• **Problem**: Write out the lines below as a numbered list, omitting the blank lines and the picture.
********************
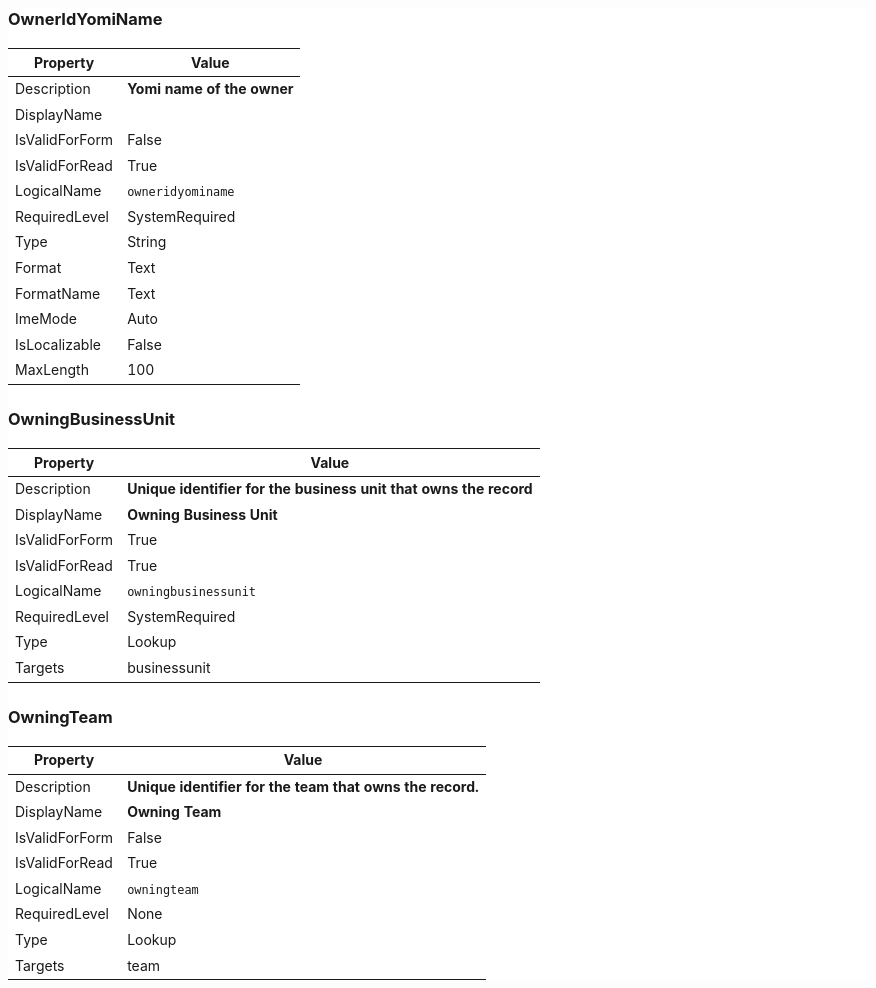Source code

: ### <a name="BKMK_OwnerIdYomiName"></a> OwnerIdYomiName

|Property|Value|
|---|---|
|Description|**Yomi name of the owner**|
|DisplayName||
|IsValidForForm|False|
|IsValidForRead|True|
|LogicalName|`owneridyominame`|
|RequiredLevel|SystemRequired|
|Type|String|
|Format|Text|
|FormatName|Text|
|ImeMode|Auto|
|IsLocalizable|False|
|MaxLength|100|

### <a name="BKMK_OwningBusinessUnit"></a> OwningBusinessUnit

|Property|Value|
|---|---|
|Description|**Unique identifier for the business unit that owns the record**|
|DisplayName|**Owning Business Unit**|
|IsValidForForm|True|
|IsValidForRead|True|
|LogicalName|`owningbusinessunit`|
|RequiredLevel|SystemRequired|
|Type|Lookup|
|Targets|businessunit|

### <a name="BKMK_OwningTeam"></a> OwningTeam

|Property|Value|
|---|---|
|Description|**Unique identifier for the team that owns the record.**|
|DisplayName|**Owning Team**|
|IsValidForForm|False|
|IsValidForRead|True|
|LogicalName|`owningteam`|
|RequiredLevel|None|
|Type|Lookup|
|Targets|team|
********************
• **Answer to the exercise**:
1. Source code
2. : ### <a name="BKMK_OwnerIdYomiName"></a> OwnerIdYomiName
3. |Property|Value|
4. |---|---|
5. |Description|**Yomi name of the owner**|
6. |DisplayName||
7. |IsValidForForm|False|
8. |IsValidForRead|True|
9. |LogicalName|`owneridyominame`|
10. |RequiredLevel|SystemRequired|
11. |Type|String|
12. |Format|Text|
13. |FormatName|Text|
14. |ImeMode|Auto|
15. |IsLocalizable|False|
16. |MaxLength|100|
17. ### <a name="BKMK_OwningBusinessUnit"></a> OwningBusinessUnit
18. |Property|Value|
19. |---|---|
20. |Description|**Unique identifier for the business unit that owns the record**|
21. |DisplayName|**Owning Business Unit**|
22. |IsValidForForm|True|
23. |IsValidForRead|True|
24. |LogicalName|`owningbusinessunit`|
25. |RequiredLevel|SystemRequired|
26. |Type|Lookup|
27. |Targets|businessunit|
28. ### <a name="BKMK_OwningTeam"></a> OwningTeam
29. |Property|Value|
30. |---|---|
31. |Description|**Unique identifier for the team that owns the record.**|
32. |DisplayName|**Owning Team**|
33. |IsValidForForm|False|
34. |IsValidForRead|True|
35. |LogicalName|`owningteam`|
36. |RequiredLevel|None|
37. |Type|Lookup|
38. |Targets|team|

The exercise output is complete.